Microsoft Corp. (MSFT) said Friday it increased its ongoing share buyback plan by about $16.2 billion, almost doubling its repurchase authorization to $36.2 billion through June 30, 2011.

The world's largest software company has been sitting on a huge pile of cash that it didn't think it needed immediately for things like legal expenses and acquisitions. As of June 30, the end of its fiscal year, Microsoft had $34.16 billion in cash and short-term investments.

In July, the company said it planned to repurchase as much as $20 billion worth of shares by Aug. 17 in a tender offer.

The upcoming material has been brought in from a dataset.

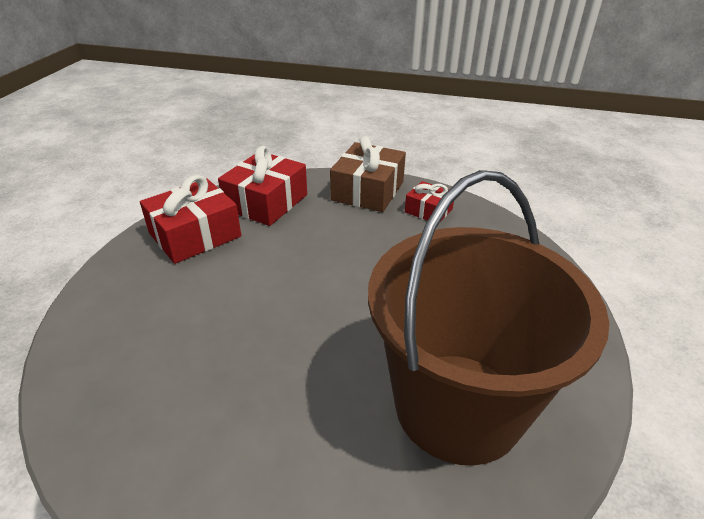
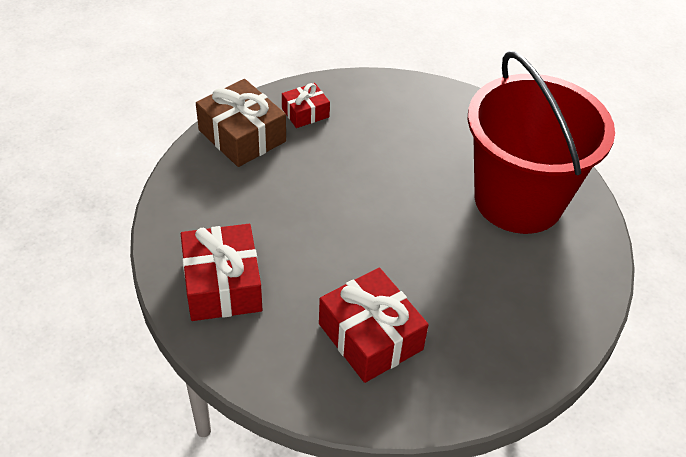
camera: 65 degrees left, 10 degrees up
(266, 202) = (203, 214): red gift -> red gift (370, 336)
(458, 406) = (518, 200): brown bucket -> red bucket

However, the Redmond, Wash.-based company said Friday it will only be buying about $3.8 billion worth of shares in that "Dutch Auction." That's about 155 million shares, or 1.5 percent of the company's stock, at $24.75 a share.

But in July, Microsoft also said its board had authorized it to spend as much as $20 billion on more traditional stock repurchases by June 2011, and that is the program it increased on Friday. It also said then it had already completed a previously announced $30 billion stock repurchase program.

The July buyback announcements came on the heels of a 24 percent drop in fourth-quarter earnings to $2.83 billion, or 28 cents per share, despite a 16 percent increase in revenue to $11.8 billion. The company had warned of the lower earnings in April, saying the drop was due to the company's plans to boost research and development spending in areas where it is not dominant.

Stock buybacks generally boost a company's share price because they lower the number of outstanding shares available on the market.

Microsoft shares rose 31 cents, or 1.3 percent, to $25.01 in early trading on the Nasdaq.